Excerpt
Alpine Cooking
INTRODUCTION
I was told by a station agent that the ski from Plan Maison station in Cervinia, Italy, to the Riffelalp hamlet above Zermatt, Switzerland, would take “about two hours, if that.” But what I should have paid attention to was the sign posted outside the lift ticket booth. “Weather conditions can change rapidly,” it said. “Please be particularly careful in event of wind, rain, fog, hail, or snowfall.”
And so, for the following hours as I made my way across the Italian border at an elevation of nearly 3,900 meters (13,000 feet), the winds increased, the sky turned black, and I couldn’t see my ski poles in front of me. I felt I was in the Upside Down, with little ability to orient myself. As I inched along, I encountered few people, which eventually turned into no people. The last person I saw was the Klein Matterhorn lift operator, who told me he was shutting down the lifts due to wind and even if I wanted to go back, I couldn’t.
I told myself to keep calm as I started the descent. What would normally take twenty minutes for an average skier like me took a lot longer, but I can’t tell you the specifics because I was scared, but also angry. Angry at the weather, angry because of the lifts, but mostly angry at myself for doing this—all for the purpose of eating Zürcher Geschnetzeltes (see page 212).
Alpine Cooking will take you from the Olympic glory of Italy’s Cortina d’Ampezzo, through the towering Dolomites to the northern Italian province of Alto Adige/South Tyrol, past Ötzi the Iceman’s place of discovery in Tyrol, Austria, down the slopes of Zermatt, Switzerland, and over to Mont-Blanc, ending in the twenty-one hairpin turns of the Alpe d’Huez in France. This book took six years to research, write, and travel . . . more if you count the incubating stages when I was trying to wrap my head around how to capture the enormity of these Alpine mountains and the food served within, alongside, and atop them. After completing a handful of Alpine trips myself, I wanted to share the experiences with my family and friends, who were inspired by the stories—often about food—I brought back home to Montreal. I yearned to buy books, or even a book, that combined the narrative of my past Alpine experiences with actual how-to tips and on-the-ground knowledge. I wanted a book about
everything Alpine: from the best
rifugios (mountain huts) to kitsch mountain films (it’s a genre!), Swiss folk art, mountain literature, hotels and the families who run them, history, and ghost stories. And, oh yes, recipes too. And maps. Lots of maps. Except that book didn’t exist.
Sure, there are Frommer’s and Lonely Planet and “just the facts” guidebooks. There are also haute cuisine cookbooks written by Alpine chefs. But that wasn’t my speed nor my vision. So, I decided to write this book; partly because no one else had done it yet—fit all of this skiable feast under one roof—and partly because I couldn’t resist the adventure of what lay ahead.
I remember early in my travels taking the chairlift in Alta Badia, Italy. As I ascended toward the church of La Crusc, with the alpenglow of the Dolomites behind it, I looked down, around, and behind me at the rifugios and huts all scattered in the snow like roasted chestnuts, and wondered what set one apart from another? Who served what? Could I ski to all of them? Were they open in the summer, and then could I
hike to them? There was so much good eating in just one view.

### INPUT DATA
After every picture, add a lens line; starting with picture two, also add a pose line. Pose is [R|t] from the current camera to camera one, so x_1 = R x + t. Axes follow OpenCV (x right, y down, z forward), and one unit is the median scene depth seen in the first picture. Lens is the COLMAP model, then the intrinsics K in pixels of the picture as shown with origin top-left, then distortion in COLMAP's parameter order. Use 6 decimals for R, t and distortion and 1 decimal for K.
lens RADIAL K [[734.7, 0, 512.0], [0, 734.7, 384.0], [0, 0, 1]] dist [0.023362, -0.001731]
--
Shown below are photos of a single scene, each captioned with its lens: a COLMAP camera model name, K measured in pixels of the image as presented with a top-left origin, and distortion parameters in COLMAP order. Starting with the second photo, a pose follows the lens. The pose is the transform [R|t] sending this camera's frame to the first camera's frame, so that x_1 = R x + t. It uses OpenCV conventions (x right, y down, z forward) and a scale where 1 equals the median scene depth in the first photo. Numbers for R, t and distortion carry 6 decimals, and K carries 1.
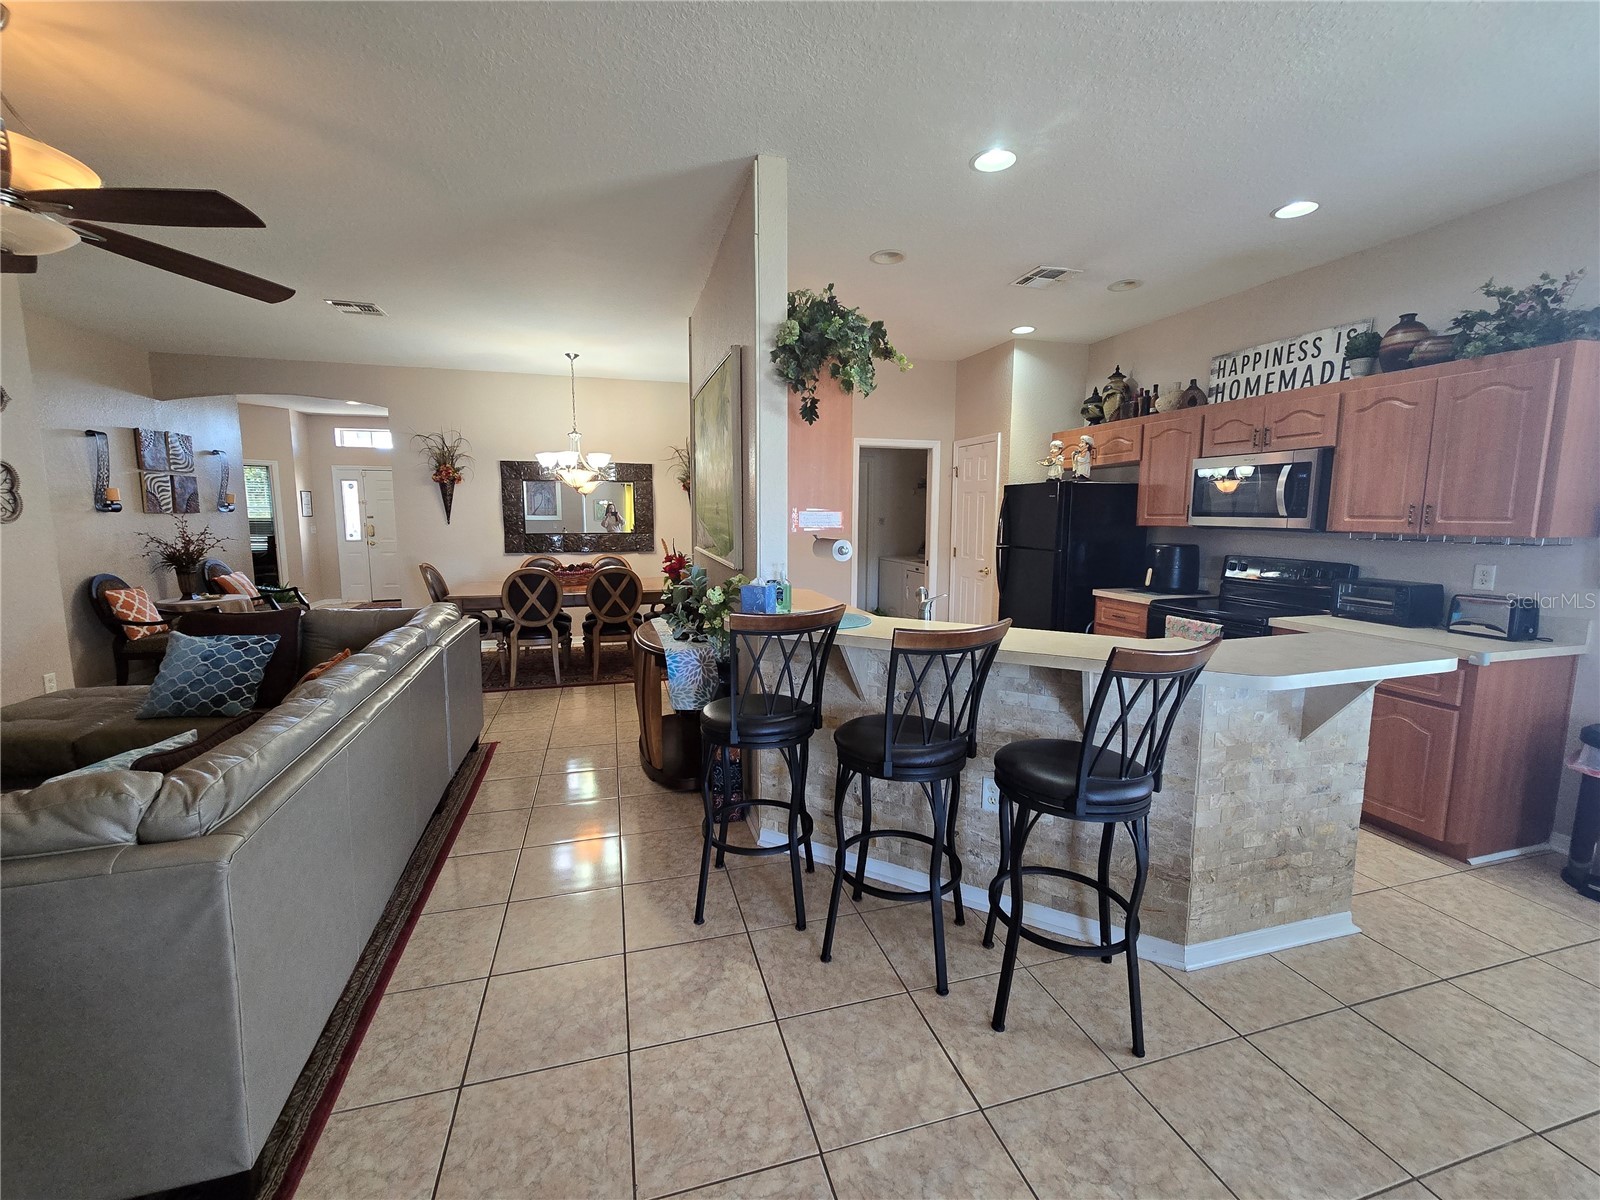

### ACTIVITY LIST
[1] Summarize the Alpine Cooking introduction in two sentences.
[2] Reproduce the passage of the Alpine Cooking introduction starting at "I told myself" and ending at "(see page 212).".
[3] Decide whether each statement agrees with the Alpine Cooking introduction. Answer yes or no, and quote the words that decide it.
(a) A station agent estimated that the ski to the Riffelalp hamlet would take about two hours.
(b) The last person the writer saw on the way was a hotel owner.
(c) The writer's home is in Montreal.
The material has no connection to the Alpine Cooking introduction.

### SOLUTION LIST
[1] The writer describes a frightening ski from Cervinia, Italy, toward Zermatt, Switzerland, during which the weather worsened and the lifts were shut down, all in order to eat Zürcher Geschnetzeltes. The book took six years to research, write, and travel, and it covers Alpine places from Cortina d'Ampezzo to the Alpe d'Huez because no existing book combined Alpine stories with practical knowledge, recipes, and maps.

[2]
I told myself to keep calm as I started the descent. What would normally take twenty minutes for an average skier like me took a lot longer, but I can’t tell you the specifics because I was scared, but also angry. Angry at the weather, angry because of the lifts, but mostly angry at myself for doing this—all for the purpose of eating Zürcher Geschnetzeltes (see page 212).

[3]
(a) Yes: "would take “about two hours, if that.”"
(b) No: "The last person I saw was the Klein Matterhorn lift operator"
(c) Yes: "the stories—often about food—I brought back home to Montreal"